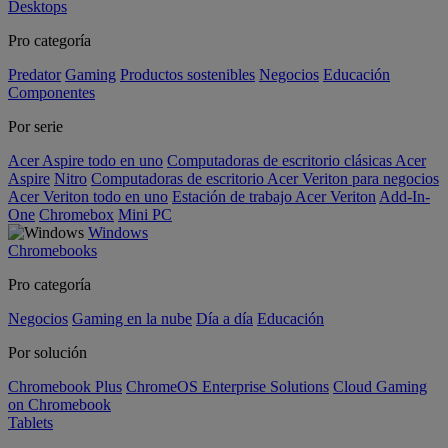
Desktops
Pro categoría
Predator
Gaming
Productos sostenibles
Negocios
Educación
Componentes
Por serie
Acer Aspire todo en uno
Computadoras de escritorio clásicas Acer
Aspire
Nitro
Computadoras de escritorio Acer Veriton para negocios
Acer Veriton todo en uno
Estación de trabajo Acer Veriton
Add-In-
One
Chromebox
Mini PC
Windows
Chromebooks
Pro categoría
Negocios
Gaming en la nube
Día a día
Educación
Por solución
Chromebook Plus
ChromeOS Enterprise Solutions
Cloud Gaming
on Chromebook
Tablets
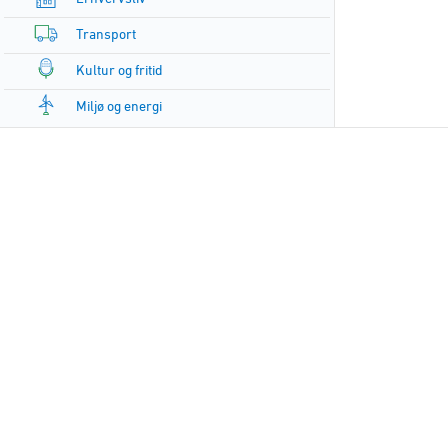
Transport
Kultur og fritid
Miljø og energi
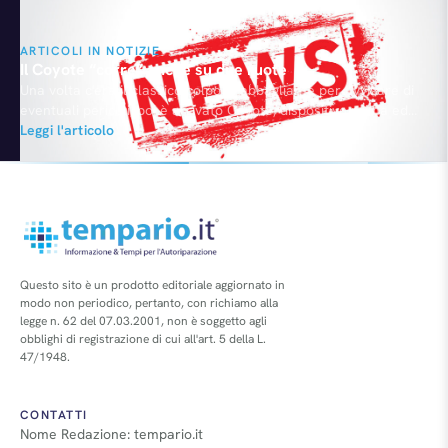
ARTICOLI IN NOTIZIE
Il Coyote “corre” anche su due ruote
Una volta c'era il classico colpo di abbagliante per avvisare di
eventuali pericoli, poi è arrivato Coyote, dispositivo prima ed
applicazione poi, in grado di mettere in comunicazione tra loro
Leggi l'articolo
tutti i suoi possessori su traffico, velox, incidenti lungo la strada
percorsa. Da oggi questo servizio è disponibile anche per i
motociclisti, categoria ancora più…
Questo sito è un prodotto editoriale aggiornato in
modo non periodico, pertanto, con richiamo alla
legge n. 62 del 07.03.2001, non è soggetto agli
obblighi di registrazione di cui all'art. 5 della L.
47/1948.
CONTATTI
Nome Redazione: tempario.it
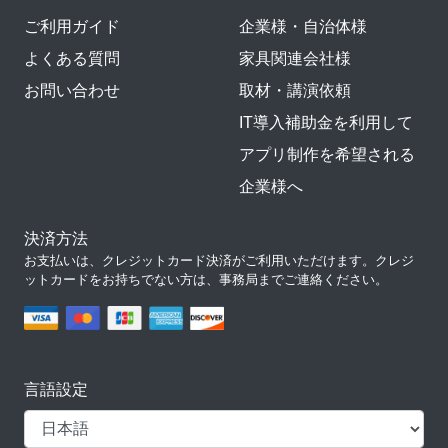
ご利用ガイド
企業様・自治体様
よくある質問
家具関連会社様
お問い合わせ
取材・講演依頼
IT導入補助金を利用して
アプリ制作を希望される
企業様へ
決済方法
お支払いは、クレジットカード決済がご利用いただけます。クレジ
ットカードをお持ちでない方は、事務局までご連絡ください。
言語設定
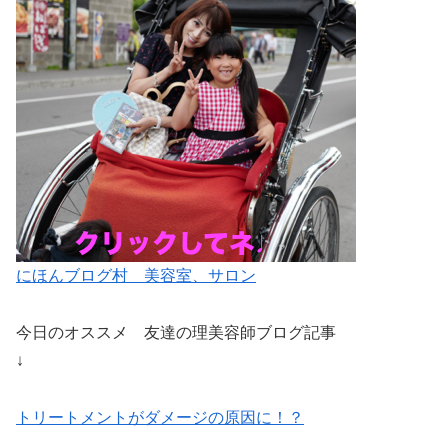
にほんブログ村 美容室、サロン
今日のオススメ 友達の理美容師ブログ記事
↓
トリートメントがダメージの原因に！？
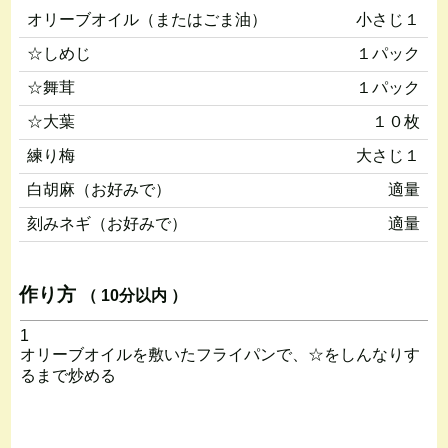
オリーブオイル（またはごま油）
小さじ１
☆しめじ
１パック
☆舞茸
１パック
☆大葉
１０枚
練り梅
大さじ１
白胡麻（お好みで）
適量
刻みネギ（お好みで）
適量
作り方
（ 10分以内 ）
1
オリーブオイルを敷いたフライパンで、☆をしんなりす
るまで炒める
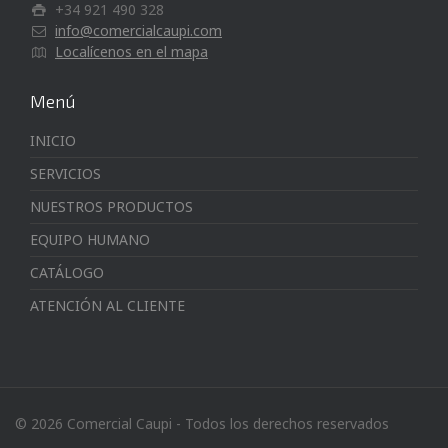
+34 921 490 328
info@comercialcaupi.com
Localícenos en el mapa
Menú
INICIO
SERVICIOS
NUESTROS PRODUCTOS
EQUIPO HUMANO
CATÁLOGO
ATENCIÓN AL CLIENTE
© 2026 Comercial Caupi - Todos los derechos reservados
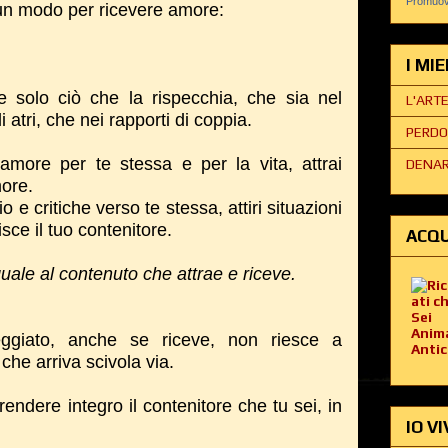
Promuovi
un modo per ricevere amore:
I MI
 solo ciò che la rispecchia, che sia nel
L'ART
i atri, che nei rapporti di coppia.
PERDO
amore per te stessa e per la vita, attrai
DENAR
more.
io e critiche verso te stessa, attiri situazioni
sce il tuo contenitore.
ACQU
uale al contenuto che attrae e riceve.
ggiato, anche se riceve, non riesce a
che arriva scivola via.
endere integro il contenitore che tu sei, in
IO VI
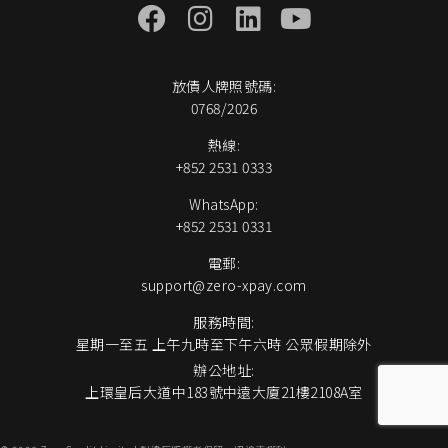
放債人牌照號碼:
0768/2026
熱線:
+852 2531 0333
WhatsApp:
+852 2531 0331
電郵:
support@zero-xpay.com
服務時間:
星期一至五 上午九時至下午六時 公眾假期除外
辦公地址:
上環皇后大道中183號中遠大廈21樓2108A室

......

**Your goal:** After dropping every picture, transcribe each entry exactly.

**Answer for this exercise:**
Desktops
Pro categoría
Predator
Gaming
Productos sostenibles
Negocios
Educación
Componentes
Por serie
Acer Aspire todo en uno
Computadoras de escritorio clásicas Acer
Aspire
Nitro
Computadoras de escritorio Acer Veriton para negocios
Acer Veriton todo en uno
Estación de trabajo Acer Veriton
Add-In-
One
Chromebox
Mini PC
Windows
Chromebooks
Pro categoría
Negocios
Gaming en la nube
Día a día
Educación
Por solución
Chromebook Plus
ChromeOS Enterprise Solutions
Cloud Gaming
on Chromebook
Tablets
Transport
Kultur og fritid
Miljø og energi
ARTICOLI IN NOTIZIE
Il Coyote “corre” anche su due ruote
Una volta c'era il classico colpo di abbagliante per avvisare di
eventuali pericoli, poi è arrivato Coyote, dispositivo prima ed
applicazione poi, in grado di mettere in comunicazione tra loro
Leggi l'articolo
tutti i suoi possessori su traffico, velox, incidenti lungo la strada
percorsa. Da oggi questo servizio è disponibile anche per i
motociclisti, categoria ancora più…
Questo sito è un prodotto editoriale aggiornato in
modo non periodico, pertanto, con richiamo alla
legge n. 62 del 07.03.2001, non è soggetto agli
obblighi di registrazione di cui all'art. 5 della L.
47/1948.
CONTATTI
Nome Redazione: tempario.it
ご利用ガイド
企業様・自治体様
よくある質問
家具関連会社様
お問い合わせ
取材・講演依頼
IT導入補助金を利用して
アプリ制作を希望される
企業様へ
決済方法
お支払いは、クレジットカード決済がご利用いただけます。クレジ
ットカードをお持ちでない方は、事務局までご連絡ください。
言語設定
にほんブログ村 美容室、サロン
今日のオススメ 友達の理美容師ブログ記事
↓
トリートメントがダメージの原因に！？
オリーブオイル（またはごま油）
小さじ１
☆しめじ
１パック
☆舞茸
１パック
☆大葉
１０枚
練り梅
大さじ１
白胡麻（お好みで）
適量
刻みネギ（お好みで）
適量
作り方
（ 10分以内 ）
1
オリーブオイルを敷いたフライパンで、☆をしんなりす
るまで炒める
+34 921 490 328
info@comercialcaupi.com
Localícenos en el mapa
Menú
INICIO
SERVICIOS
NUESTROS PRODUCTOS
EQUIPO HUMANO
CATÁLOGO
ATENCIÓN AL CLIENTE
© 2026 Comercial Caupi - Todos los derechos reservados
Promuovi
un modo per ricevere amore:
I MI
 solo ciò che la rispecchia, che sia nel
L'ART
i atri, che nei rapporti di coppia.
PERDO
amore per te stessa e per la vita, attrai
DENAR
more.
io e critiche verso te stessa, attiri situazioni
sce il tuo contenitore.
ACQU
uale al contenuto che attrae e riceve.
ggiato, anche se riceve, non riesce a
che arriva scivola via.
endere integro il contenitore che tu sei, in
IO VI
放債人牌照號碼:
0768/2026
熱線:
+852 2531 0333
WhatsApp:
+852 2531 0331
電郵:
support@zero-xpay.com
服務時間:
星期一至五 上午九時至下午六時 公眾假期除外
辦公地址:
上環皇后大道中183號中遠大廈21樓2108A室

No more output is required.